Task requirements |
Below is a listing to copy exactly; no image goes into the copy.
-- Given data follows --
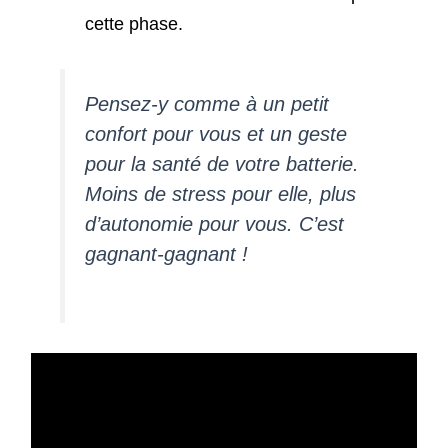
cette phase.
Pensez-y comme à un petit
confort pour vous et un geste
pour la santé de votre batterie.
Moins de stress pour elle, plus
d’autonomie pour vous. C’est
gagnant-gagnant !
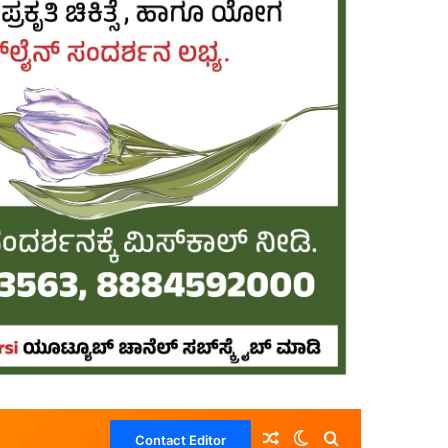
Random Article
Switch skin
Search for
Contact Editor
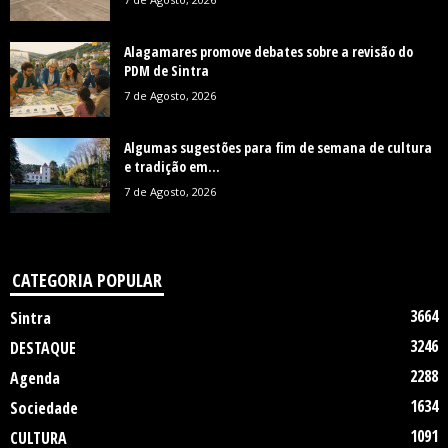
Alagamares promove debates sobre a revisão do
PDM de Sintra
7 de Agosto, 2026
Algumas sugestões para fim de semana de cultura
e tradição em...
7 de Agosto, 2026
CATEGORIA POPULAR
3664
Sintra
3246
DESTAQUE
2288
Agenda
1634
Sociedade
1091
CULTURA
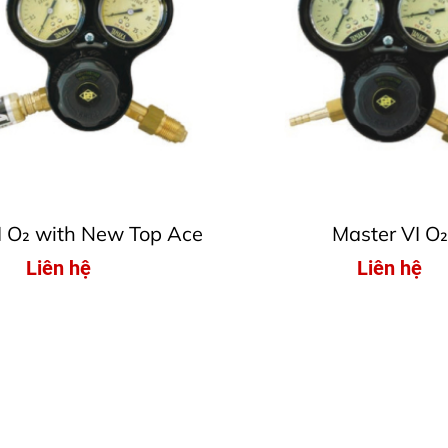
I O₂ with New Top Ace
Master VI O₂
Liên hệ
Liên hệ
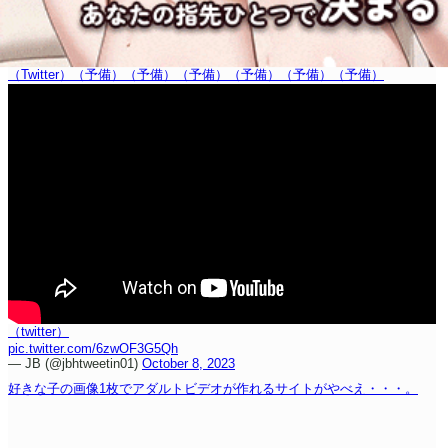
（Twitter）
（予備）
（予備）
（予備）
（予備）
（予備）
（予備）
（twitter）
pic.twitter.com/6zwOF3G5Qh
— JB (@jbhtweetin01)
October 8, 2023
好きな子の画像1枚でアダルトビデオが作れるサイトがやべえ・・・。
-- Given data concluded --
Response to this task |
cette phase.
Pensez-y comme à un petit
confort pour vous et un geste
pour la santé de votre batterie.
Moins de stress pour elle, plus
d’autonomie pour vous. C’est
gagnant-gagnant !
Random Article
Switch skin
Search for
Contact Editor
Alagamares promove debates sobre a revisão do
PDM de Sintra
7 de Agosto, 2026
Algumas sugestões para fim de semana de cultura
e tradição em...
7 de Agosto, 2026
CATEGORIA POPULAR
3664
Sintra
3246
DESTAQUE
2288
Agenda
1634
Sociedade
1091
CULTURA
I O₂ with New Top Ace
Master VI O₂
Liên hệ
Liên hệ
（Twitter）
（予備）
（予備）
（予備）
（予備）
（予備）
（予備）
（twitter）
pic.twitter.com/6zwOF3G5Qh
— JB (@jbhtweetin01)
October 8, 2023
好きな子の画像1枚でアダルトビデオが作れるサイトがやべえ・・・。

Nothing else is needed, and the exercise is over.